* [Exercise] Among the lines below, copy exactly those from the one with "Distribution of the stress" through the one with "FIGURE6 Dirty area", counting both ends.
(Entries supplied Opens)
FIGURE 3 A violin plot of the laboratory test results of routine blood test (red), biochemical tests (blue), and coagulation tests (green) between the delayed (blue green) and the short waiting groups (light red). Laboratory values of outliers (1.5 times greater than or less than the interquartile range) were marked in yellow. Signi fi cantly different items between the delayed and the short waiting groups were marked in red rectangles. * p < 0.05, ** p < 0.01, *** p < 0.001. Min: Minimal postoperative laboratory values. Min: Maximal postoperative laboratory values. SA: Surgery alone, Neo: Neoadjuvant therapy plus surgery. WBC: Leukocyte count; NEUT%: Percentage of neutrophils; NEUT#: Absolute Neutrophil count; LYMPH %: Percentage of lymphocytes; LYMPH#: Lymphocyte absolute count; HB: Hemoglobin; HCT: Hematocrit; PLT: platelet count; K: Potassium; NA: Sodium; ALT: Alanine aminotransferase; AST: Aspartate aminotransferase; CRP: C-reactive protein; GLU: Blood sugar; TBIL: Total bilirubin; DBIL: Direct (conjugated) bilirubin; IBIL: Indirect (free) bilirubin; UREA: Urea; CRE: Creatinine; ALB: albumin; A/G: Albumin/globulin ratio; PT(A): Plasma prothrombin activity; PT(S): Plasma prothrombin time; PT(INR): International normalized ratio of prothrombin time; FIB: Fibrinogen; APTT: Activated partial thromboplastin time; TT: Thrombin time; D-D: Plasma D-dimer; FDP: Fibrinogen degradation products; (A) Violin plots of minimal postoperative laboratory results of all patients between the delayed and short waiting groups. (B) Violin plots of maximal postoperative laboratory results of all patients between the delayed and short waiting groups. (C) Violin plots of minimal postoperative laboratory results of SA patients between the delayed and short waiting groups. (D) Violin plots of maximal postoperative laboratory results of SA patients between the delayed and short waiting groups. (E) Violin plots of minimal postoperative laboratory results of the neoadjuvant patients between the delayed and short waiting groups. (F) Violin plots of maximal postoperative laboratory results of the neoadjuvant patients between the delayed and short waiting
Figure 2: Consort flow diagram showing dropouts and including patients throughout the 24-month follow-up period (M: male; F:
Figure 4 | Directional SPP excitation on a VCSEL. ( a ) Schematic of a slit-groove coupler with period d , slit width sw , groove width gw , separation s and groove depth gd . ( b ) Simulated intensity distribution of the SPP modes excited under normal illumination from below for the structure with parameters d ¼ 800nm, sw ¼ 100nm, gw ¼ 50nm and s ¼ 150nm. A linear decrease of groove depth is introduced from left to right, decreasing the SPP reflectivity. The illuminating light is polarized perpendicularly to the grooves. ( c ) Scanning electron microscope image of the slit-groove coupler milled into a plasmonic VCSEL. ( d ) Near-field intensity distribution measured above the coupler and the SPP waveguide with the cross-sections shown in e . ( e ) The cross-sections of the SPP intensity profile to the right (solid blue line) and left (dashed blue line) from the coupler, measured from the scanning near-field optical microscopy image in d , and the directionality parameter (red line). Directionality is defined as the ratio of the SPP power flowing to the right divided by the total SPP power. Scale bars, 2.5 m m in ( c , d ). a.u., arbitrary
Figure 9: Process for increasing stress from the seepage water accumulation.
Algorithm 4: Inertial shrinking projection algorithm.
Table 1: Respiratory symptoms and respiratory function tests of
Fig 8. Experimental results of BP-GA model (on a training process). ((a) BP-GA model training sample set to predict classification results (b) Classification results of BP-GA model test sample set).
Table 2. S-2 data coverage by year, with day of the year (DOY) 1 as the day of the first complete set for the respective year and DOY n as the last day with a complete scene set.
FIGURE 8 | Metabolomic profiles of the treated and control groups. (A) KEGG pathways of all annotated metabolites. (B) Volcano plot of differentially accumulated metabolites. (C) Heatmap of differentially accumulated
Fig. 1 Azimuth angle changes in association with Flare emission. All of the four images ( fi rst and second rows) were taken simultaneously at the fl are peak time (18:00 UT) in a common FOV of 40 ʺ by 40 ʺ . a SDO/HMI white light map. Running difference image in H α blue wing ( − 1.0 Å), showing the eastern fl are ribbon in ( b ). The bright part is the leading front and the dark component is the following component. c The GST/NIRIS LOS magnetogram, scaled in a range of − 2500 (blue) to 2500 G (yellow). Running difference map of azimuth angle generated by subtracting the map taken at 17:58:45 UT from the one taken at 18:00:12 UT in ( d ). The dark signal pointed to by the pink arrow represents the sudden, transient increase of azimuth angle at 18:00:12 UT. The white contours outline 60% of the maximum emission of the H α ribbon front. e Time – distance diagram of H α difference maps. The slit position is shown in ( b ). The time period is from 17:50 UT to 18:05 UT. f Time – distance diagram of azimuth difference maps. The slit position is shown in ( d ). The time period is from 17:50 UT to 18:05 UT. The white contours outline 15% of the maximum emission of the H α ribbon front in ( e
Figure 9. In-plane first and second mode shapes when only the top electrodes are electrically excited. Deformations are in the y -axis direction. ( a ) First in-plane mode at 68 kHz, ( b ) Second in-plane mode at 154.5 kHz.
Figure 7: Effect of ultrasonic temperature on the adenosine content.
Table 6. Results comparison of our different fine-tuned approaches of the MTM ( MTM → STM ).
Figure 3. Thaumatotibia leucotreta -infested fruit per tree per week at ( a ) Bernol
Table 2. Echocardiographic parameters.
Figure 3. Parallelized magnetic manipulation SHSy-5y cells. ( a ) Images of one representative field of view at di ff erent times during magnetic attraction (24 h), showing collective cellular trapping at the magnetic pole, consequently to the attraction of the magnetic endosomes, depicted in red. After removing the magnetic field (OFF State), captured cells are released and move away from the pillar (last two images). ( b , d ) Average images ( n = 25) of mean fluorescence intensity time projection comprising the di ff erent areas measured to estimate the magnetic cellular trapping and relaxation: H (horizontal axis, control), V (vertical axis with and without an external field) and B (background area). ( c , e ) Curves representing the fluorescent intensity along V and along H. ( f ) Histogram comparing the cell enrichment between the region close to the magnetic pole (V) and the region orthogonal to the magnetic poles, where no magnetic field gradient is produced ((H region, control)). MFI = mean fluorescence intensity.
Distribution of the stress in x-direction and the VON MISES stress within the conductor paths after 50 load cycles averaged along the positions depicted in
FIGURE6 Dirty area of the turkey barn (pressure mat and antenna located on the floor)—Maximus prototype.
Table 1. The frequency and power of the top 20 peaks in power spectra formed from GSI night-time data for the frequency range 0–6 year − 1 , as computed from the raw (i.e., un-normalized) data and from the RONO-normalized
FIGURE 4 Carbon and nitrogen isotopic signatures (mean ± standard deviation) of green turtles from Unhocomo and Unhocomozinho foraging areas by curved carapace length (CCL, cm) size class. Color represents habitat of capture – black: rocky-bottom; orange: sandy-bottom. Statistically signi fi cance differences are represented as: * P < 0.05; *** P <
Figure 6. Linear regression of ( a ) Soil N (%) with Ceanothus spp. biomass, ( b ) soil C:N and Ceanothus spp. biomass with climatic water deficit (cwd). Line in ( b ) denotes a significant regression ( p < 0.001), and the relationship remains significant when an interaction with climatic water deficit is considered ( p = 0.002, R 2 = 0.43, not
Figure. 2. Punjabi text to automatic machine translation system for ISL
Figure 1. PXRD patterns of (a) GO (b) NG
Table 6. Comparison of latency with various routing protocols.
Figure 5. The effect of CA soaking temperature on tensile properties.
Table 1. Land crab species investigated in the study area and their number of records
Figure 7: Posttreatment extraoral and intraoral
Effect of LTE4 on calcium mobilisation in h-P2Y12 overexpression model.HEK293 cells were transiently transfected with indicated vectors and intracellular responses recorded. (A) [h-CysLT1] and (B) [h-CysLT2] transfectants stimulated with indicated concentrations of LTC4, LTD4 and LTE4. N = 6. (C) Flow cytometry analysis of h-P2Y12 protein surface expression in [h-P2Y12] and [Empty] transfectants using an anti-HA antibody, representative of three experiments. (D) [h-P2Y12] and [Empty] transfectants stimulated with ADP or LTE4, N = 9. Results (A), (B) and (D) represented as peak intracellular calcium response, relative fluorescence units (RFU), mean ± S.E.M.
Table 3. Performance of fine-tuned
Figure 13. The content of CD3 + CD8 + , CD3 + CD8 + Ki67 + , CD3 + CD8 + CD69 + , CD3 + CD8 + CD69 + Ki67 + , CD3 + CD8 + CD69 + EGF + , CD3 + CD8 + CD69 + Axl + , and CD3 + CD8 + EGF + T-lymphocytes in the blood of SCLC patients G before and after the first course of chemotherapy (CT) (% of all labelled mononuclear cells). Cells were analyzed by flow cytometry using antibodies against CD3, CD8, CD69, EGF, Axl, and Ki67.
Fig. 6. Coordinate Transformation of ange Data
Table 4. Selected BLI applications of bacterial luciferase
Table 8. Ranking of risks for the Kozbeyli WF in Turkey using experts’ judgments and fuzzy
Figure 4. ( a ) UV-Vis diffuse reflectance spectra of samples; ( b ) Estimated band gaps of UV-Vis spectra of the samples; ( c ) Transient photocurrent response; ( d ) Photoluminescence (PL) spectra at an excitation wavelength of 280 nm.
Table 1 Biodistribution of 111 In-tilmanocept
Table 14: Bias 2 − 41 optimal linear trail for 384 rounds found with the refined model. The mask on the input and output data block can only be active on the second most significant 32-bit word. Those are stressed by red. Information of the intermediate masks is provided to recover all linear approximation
(Entries supplied Closes)
* [Final answer]
Distribution of the stress in x-direction and the VON MISES stress within the conductor paths after 50 load cycles averaged along the positions depicted in
FIGURE6 Dirty area of the turkey barn (pressure mat and antenna located on the floor)—Maximus prototype.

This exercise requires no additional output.